The Coast News Group

School counsel drafts sex offender policy

RANCHO SANTA FE — The Rancho Santa Fe School Board tasked general counsel Richard Currier to put together a board policy about how to deal with sex offenders who come on campus.
He went a step further. A draft of the new policy covers not just sex offenders, but any potentially dangerous resident or visitor.
A draft of the policy was presented to the board at its May 6 meeting and the board seemed pleased with the result.
“We think you put together something meaningful for our school,” board member Jim Depolo told Currier.
Currier said that while no one with convictions of violent acts, drugs and sex offenses are allowed to work at California schools, there is the matter of people who have children in the district or visit the district for some reason or are residents of the area. That is why he expanded the umbrella.
The new policy states:
— The superintendent will make available materials to parents and pupils designed to help them protect themselves from potentially dangerous people.
— The superintendent or designee will contact law enforcement agencies each year to determine whether potentially dangerous individuals reside in or visit the community and also check websites that identify people who pose a risk to children.
— In addition, the school officials will monitor the conditions of those on parole or probation, so that violations can be reported immediately.
— Finally, the superintendent or designee may share information about the person in question, in a manner approved by law and in consultation with law enforcement officials.
Currier was asked to write the policy after parents Dr.

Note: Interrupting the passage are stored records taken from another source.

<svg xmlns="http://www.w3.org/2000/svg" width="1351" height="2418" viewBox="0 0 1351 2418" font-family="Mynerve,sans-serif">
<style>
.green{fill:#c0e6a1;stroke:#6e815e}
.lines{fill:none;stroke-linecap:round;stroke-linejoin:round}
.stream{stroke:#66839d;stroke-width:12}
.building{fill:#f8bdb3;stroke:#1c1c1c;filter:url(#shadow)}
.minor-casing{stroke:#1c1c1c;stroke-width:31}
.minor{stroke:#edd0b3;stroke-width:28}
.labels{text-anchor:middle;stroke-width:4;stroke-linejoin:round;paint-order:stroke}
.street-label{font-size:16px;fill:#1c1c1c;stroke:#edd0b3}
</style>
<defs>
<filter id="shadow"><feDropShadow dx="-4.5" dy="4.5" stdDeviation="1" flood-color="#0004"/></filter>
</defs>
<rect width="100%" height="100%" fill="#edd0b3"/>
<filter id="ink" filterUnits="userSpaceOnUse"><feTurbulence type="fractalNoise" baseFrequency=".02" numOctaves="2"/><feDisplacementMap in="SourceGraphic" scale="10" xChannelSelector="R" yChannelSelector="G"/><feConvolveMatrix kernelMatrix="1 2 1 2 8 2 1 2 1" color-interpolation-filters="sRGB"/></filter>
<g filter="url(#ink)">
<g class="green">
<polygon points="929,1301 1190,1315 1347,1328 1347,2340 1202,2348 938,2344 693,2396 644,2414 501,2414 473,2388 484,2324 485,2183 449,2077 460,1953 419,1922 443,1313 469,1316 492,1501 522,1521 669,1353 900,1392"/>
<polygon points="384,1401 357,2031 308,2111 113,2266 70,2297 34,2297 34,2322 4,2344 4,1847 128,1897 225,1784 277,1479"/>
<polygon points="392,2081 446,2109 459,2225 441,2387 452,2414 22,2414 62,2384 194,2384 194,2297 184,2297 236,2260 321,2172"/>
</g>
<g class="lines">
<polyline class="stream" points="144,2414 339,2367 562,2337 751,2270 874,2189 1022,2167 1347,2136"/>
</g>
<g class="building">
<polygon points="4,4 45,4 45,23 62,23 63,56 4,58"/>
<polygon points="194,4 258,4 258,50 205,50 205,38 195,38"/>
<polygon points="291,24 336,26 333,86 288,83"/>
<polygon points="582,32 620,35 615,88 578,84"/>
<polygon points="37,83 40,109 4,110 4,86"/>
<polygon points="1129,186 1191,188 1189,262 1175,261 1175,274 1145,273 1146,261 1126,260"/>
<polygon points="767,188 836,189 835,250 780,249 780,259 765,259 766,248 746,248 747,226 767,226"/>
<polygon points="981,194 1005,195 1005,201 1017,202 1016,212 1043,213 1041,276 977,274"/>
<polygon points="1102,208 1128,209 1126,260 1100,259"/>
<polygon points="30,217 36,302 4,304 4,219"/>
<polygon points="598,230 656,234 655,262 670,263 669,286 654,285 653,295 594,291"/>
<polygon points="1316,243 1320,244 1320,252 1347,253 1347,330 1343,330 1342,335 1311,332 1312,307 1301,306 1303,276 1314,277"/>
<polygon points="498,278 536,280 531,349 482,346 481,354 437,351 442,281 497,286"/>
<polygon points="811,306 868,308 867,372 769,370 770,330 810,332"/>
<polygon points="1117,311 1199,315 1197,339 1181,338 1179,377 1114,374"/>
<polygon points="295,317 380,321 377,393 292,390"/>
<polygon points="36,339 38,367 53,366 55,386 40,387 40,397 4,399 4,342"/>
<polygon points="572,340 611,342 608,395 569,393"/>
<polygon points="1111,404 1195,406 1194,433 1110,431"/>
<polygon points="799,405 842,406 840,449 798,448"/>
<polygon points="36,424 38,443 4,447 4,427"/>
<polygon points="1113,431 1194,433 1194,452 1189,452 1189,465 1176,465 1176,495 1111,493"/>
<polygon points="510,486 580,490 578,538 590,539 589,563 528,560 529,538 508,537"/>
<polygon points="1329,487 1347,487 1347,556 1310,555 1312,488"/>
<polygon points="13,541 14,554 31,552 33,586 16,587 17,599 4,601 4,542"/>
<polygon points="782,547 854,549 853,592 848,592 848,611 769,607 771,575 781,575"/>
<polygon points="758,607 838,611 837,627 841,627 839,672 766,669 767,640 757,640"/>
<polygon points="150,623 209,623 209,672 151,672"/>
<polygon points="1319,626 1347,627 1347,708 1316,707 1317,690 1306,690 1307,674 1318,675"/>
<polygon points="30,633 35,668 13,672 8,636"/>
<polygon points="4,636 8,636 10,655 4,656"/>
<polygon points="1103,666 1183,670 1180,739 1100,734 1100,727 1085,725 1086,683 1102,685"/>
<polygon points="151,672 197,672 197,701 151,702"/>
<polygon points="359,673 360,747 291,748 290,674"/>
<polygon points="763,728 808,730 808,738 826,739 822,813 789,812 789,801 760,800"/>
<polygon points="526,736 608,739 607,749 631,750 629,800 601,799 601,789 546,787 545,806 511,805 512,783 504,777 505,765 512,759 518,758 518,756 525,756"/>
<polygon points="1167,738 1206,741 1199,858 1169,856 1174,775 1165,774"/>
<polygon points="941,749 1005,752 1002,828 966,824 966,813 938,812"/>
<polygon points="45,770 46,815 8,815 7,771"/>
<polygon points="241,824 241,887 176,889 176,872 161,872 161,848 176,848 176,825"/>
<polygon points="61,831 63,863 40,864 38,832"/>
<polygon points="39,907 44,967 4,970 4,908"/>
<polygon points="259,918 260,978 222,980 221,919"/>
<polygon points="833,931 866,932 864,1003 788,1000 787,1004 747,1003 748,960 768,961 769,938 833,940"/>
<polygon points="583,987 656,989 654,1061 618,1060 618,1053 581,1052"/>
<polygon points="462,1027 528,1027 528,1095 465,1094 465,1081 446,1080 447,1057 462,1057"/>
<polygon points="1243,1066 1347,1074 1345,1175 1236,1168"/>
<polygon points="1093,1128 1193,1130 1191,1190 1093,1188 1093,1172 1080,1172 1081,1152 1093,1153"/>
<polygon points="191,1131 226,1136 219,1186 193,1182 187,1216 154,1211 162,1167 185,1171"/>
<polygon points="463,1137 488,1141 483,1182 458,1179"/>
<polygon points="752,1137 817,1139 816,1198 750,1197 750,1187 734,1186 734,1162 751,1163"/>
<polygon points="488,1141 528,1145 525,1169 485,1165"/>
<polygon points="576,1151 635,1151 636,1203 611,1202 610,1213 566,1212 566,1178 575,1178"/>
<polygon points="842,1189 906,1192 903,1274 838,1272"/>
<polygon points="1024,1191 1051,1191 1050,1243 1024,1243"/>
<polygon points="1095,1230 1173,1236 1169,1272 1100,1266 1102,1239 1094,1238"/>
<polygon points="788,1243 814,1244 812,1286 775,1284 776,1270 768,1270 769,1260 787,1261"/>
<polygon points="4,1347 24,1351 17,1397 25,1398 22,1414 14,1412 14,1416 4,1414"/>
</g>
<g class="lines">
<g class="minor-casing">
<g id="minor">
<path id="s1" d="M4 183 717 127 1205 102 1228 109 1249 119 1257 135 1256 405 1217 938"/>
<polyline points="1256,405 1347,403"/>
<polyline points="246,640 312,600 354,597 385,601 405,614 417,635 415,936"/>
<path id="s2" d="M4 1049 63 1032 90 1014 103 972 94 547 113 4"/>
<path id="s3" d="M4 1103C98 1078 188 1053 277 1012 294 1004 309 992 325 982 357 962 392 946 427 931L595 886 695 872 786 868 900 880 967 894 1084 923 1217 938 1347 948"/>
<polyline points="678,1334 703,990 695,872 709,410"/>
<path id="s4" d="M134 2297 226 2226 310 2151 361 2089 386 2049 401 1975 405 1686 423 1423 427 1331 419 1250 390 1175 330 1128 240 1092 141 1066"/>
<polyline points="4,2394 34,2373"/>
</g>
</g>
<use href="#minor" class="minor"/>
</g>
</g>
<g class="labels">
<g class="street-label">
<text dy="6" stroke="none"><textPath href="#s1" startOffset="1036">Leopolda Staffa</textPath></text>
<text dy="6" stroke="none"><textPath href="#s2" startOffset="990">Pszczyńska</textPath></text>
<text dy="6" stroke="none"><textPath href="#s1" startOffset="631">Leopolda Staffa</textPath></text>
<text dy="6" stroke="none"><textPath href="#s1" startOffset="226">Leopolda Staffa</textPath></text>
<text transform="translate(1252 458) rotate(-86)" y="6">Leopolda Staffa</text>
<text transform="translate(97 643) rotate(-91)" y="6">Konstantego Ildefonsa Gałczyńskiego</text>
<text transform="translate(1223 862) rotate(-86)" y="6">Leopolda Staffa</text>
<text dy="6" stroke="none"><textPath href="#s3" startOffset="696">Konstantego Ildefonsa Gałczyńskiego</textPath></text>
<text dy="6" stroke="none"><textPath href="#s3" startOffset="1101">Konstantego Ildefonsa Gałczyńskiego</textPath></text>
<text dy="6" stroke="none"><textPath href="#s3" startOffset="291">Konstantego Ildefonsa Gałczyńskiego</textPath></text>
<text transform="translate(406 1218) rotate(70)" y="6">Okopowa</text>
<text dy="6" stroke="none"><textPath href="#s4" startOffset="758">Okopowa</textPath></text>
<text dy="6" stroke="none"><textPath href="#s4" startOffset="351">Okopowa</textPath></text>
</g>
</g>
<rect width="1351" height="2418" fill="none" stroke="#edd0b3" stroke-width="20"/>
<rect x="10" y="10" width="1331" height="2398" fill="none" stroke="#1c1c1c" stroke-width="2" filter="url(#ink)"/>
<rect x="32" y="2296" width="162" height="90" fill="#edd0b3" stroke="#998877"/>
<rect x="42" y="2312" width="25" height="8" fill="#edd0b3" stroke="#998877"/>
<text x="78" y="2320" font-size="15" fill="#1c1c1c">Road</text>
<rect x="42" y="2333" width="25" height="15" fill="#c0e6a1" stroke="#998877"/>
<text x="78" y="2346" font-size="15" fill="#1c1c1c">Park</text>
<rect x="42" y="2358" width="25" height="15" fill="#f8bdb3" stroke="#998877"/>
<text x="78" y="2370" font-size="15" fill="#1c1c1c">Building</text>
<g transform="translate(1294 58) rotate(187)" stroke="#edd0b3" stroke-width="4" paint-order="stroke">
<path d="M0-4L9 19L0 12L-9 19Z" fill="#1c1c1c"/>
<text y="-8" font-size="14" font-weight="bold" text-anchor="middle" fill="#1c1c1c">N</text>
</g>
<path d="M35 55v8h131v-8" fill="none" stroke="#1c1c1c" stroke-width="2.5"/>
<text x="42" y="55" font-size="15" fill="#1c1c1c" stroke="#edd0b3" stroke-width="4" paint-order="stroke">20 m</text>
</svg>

Jonathon and Ashley Haynes became uncomfortable seeing a female sex offender, who has four children in the school district, on campus several times unsupervised. The woman, a former teacher in the Denver area, had sex with a 15-year-old student.
She was convicted of sexual assault on a child by someone in a position of trust and continues on probation after moving to California in 2007.
Because of the concerns of the parents, the woman is no longer allowed to come on campus.
School Superintendent Lindy Delaney said she has kept in contact with the probation department since the woman moved to the district to determine if the woman is meeting the terms of her probation, but the probation department is not forthcoming about any other information about those on probation.
In November, the Hayneses brought the issue forward, asking the board to adopt a policy that would give clear direction about how to deal with the problem in the future.
Currier will bring the final policy for the board’s approval to a future meeting.